-- TEXT EXCERPT follows --

This is supposed to be a government fixated on "jobs and the economy," or so every announcement says, despite unemployment's being 7.2 per cent and growth's being 1.5 per cent, dismal numbers by any historical measure.

For a while, however, the fixation shifted to damage control. When it was over, not much control had been exercised over the damage. From the relatively innocent start of the affair, leaks about expenses for four senators (three Conservatives and one Liberal), the Harper government and its minions had tried all the classic techniques: dismiss, deny, stonewall, delay and cover up.

These were, of course, the very charges the old Reform Party (from which many of this group of Conservatives emerged) used to castigate the Liberals, often with good reason. But that was then, and now is now, and it's the Conservatives who are the ones displaying the traits they once decried.

If history be a guide, the details of this affair will be soon forgotten. In the great scheme of things that will lead to the results of the next election, the fate of a handful of senators and one chief of staff will not count for much, if anything at all. Many Canadians – the majority most of the time – do not follow politics, and what little they do process tends to reconfirm their already formed beliefs, one of which is that all politics is shady and all governments display varying degrees of incompetence and inefficiency.

If – and this is a big if – any long-term political damage is done, it will be because the affair illustrates two characteristics of the government, neither of which is terribly pleasant.

The first is ubiquitous, juvenile partisanship in which there seems too few people prepared to step back and say, "Wait a minute, is this right?" As is evidenced on the energy file, this is a government of salesmen, not statesmen. Salesmen don't let facts stand in the way of the pitch, tend to be very inward-looking and, when confronted with a defect to their product, try to polish the blemish rather than investigate the cause.

The second, flowing from the first, is the rather monochromatic way the government looks at the world. These Conservatives are a far narrower coalition than previous Progressive Conservative governments that were much more moderate and rounded in how they saw the world – which ultimately drove harder-line conservatives to a revolt that broke up the conservative world. When that world re-emerged, a narrower ideology took hold.

-- TEXT EXCERPT concluded --
-- SUPPLIED RECORDS follows --

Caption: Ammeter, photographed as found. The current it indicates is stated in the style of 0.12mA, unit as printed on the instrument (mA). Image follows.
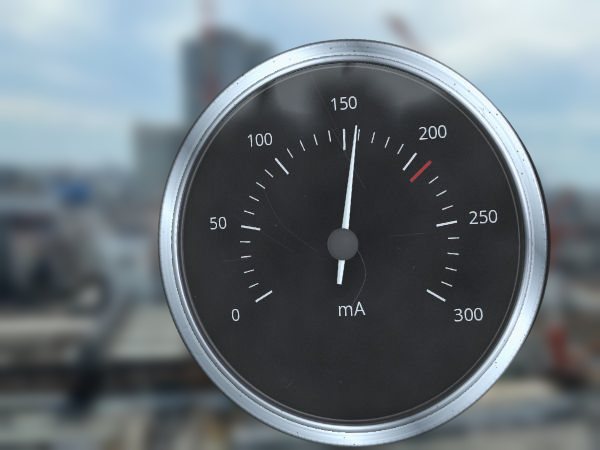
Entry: 160mA
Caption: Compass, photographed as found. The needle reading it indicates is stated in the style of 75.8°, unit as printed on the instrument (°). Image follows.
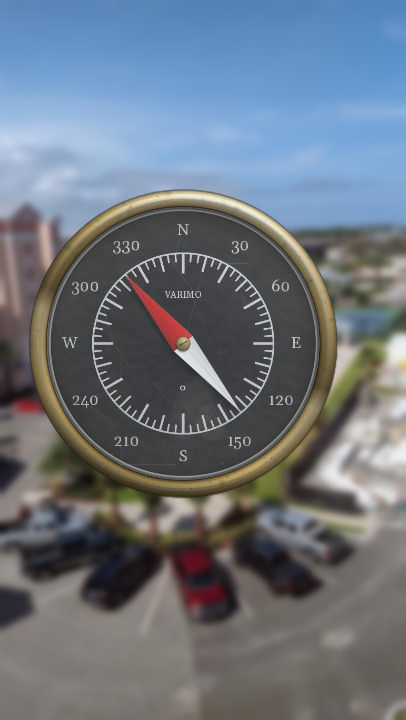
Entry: 320°
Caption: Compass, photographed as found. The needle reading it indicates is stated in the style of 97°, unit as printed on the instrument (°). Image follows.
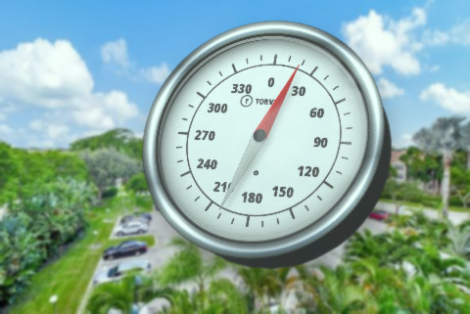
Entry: 20°
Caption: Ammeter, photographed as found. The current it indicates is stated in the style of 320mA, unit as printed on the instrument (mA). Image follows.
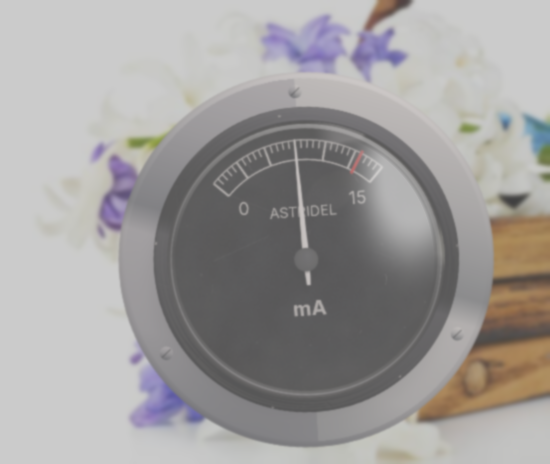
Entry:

-- SUPPLIED RECORDS concluded --

ASSIGNED TASK 1 - Print the passage from the commentary on the Harper government starting at "For a while, however, the" and ending at "they once decried.".
ASSIGNED TASK 2 - In the commentary on the Harper government, how many of the four senators whose expenses were leaked were Conservatives, and how many were Liberals?
ASSIGNED TASK 3 - Write the next part of the commentary on the Harper government, picking up after its final sentence.

RESPONSE AREA 1 -
For a while, however, the fixation shifted to damage control. When it was over, not much control had been exercised over the damage. From the relatively innocent start of the affair, leaks about expenses for four senators (three Conservatives and one Liberal), the Harper government and its minions had tried all the classic techniques: dismiss, deny, stonewall, delay and cover up.

These were, of course, the very charges the old Reform Party (from which many of this group of Conservatives emerged) used to castigate the Liberals, often with good reason. But that was then, and now is now, and it's the Conservatives who are the ones displaying the traits they once decried.

RESPONSE AREA 2 - Three were Conservatives and one was a Liberal.

RESPONSE AREA 3 -
Within this ideological framework, there are few people willing to say everything is not black or white. And so a kind of blinkered mentality set in that, to some extent, all parties in power can exhibit but that is particularly prevalent and, ultimately, dangerous in ideologically narrow groups.

Ms. Wallin and Mr. Duffy were not made senators to use such analytical gifts as they had as journalists, but rather to use their communication skills to sell the party's message, having taken the party's coin. And Mr. Wright, who was himself a long-time fierce partisan, has now been replaced by someone, Ray Novak, whose entire political career has been at the service of Stephen Harper – hardly someone whose track record would lead to the question "Is this right?" as opposed to "What does this do for us?"

A major cabinet shuffle is in the works, and existing ministers have been asked whether they intend to run in the next election. But shuffles tend to be overrated as elixirs for political retooling because voters focus on the leader.

There are eight or 10 backbenchers who have served their apprenticeships and could not be worse, and quite likely would be better, than some of the nondescript cabinet ministers.

And then there are the higher-profile ministers who might wish to leave: to wit, Finance Minister Jim Flaherty, afflicted with a painful ailment, and Defence Minister Peter MacKay, with a portfolio full of cock-ups, a new infant son and a chance to make money somewhere else, the last Tory surrounded by the hard-line breed running the show.